Impulse firing in the slowly adapting stretch receptor neurone of lobster and its numerical simulation.

Abstract

A mathematical model of the electrical activity of the slowly adapting lobster stretch receptor neurone is presented. The model is based on constant field and state transition theory and employs measurements of the kinetics of membrane currents in sub- and near-threshold voltage regions (Gestrelius, Grammp & Sjölin 1981, Gestrelius & Grampp 1983, Gestrelius, Grampp & Sjölin 1983, Edman, Gestrelius & Grampp 1983). In addition to the classical action potential generating mechanisms (Hodgkin & Huxley 1952) the model also includes the processes of slow Na and K inactivation, ion flux dependent changes of the intracellular Na+ and K+ concentrations, and the activity of an electrogenic Na-K pump sensitive to intracellular Na+ accumulation.

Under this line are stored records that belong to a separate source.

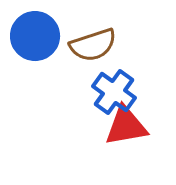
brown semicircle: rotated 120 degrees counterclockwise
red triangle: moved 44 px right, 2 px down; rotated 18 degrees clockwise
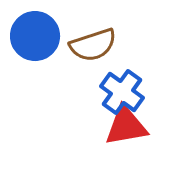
blue cross: moved 8 px right
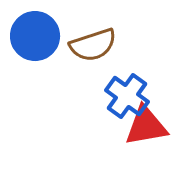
blue cross: moved 5 px right, 4 px down
red triangle: moved 20 px right
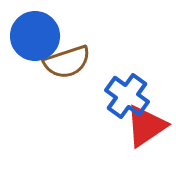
brown semicircle: moved 26 px left, 17 px down
red triangle: rotated 24 degrees counterclockwise
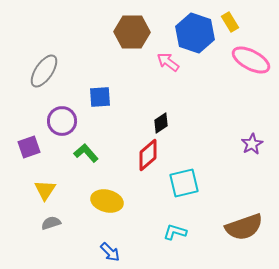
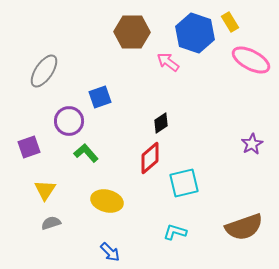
blue square: rotated 15 degrees counterclockwise
purple circle: moved 7 px right
red diamond: moved 2 px right, 3 px down
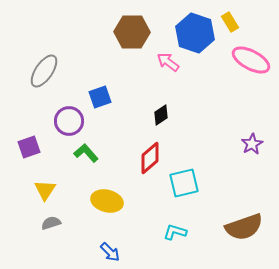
black diamond: moved 8 px up
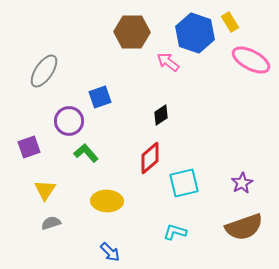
purple star: moved 10 px left, 39 px down
yellow ellipse: rotated 12 degrees counterclockwise
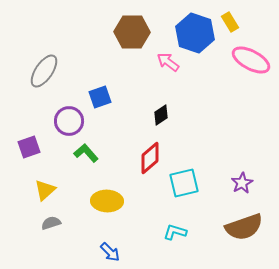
yellow triangle: rotated 15 degrees clockwise
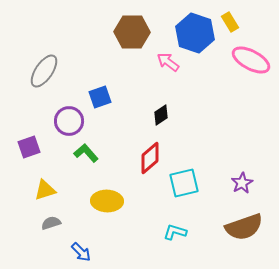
yellow triangle: rotated 25 degrees clockwise
blue arrow: moved 29 px left
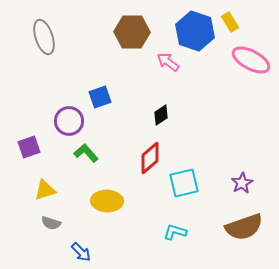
blue hexagon: moved 2 px up
gray ellipse: moved 34 px up; rotated 52 degrees counterclockwise
gray semicircle: rotated 144 degrees counterclockwise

The model is able to correctly simulate recorded action potentials as well as repetitive firing both with respect to stimulus dependence (sensitivity) and time dependence (adaptation) during prolonged electrical stimulation. In the living cell firing adaptation is found to consist of an initial phase with a relatively high, and a later phase with a lower rate of adaptation. From the model properties it can be concluded that the initial phase is mainly caused by the slow Na inactivation, while the later phase is due to a slow Na+ influx dependent pump current activation.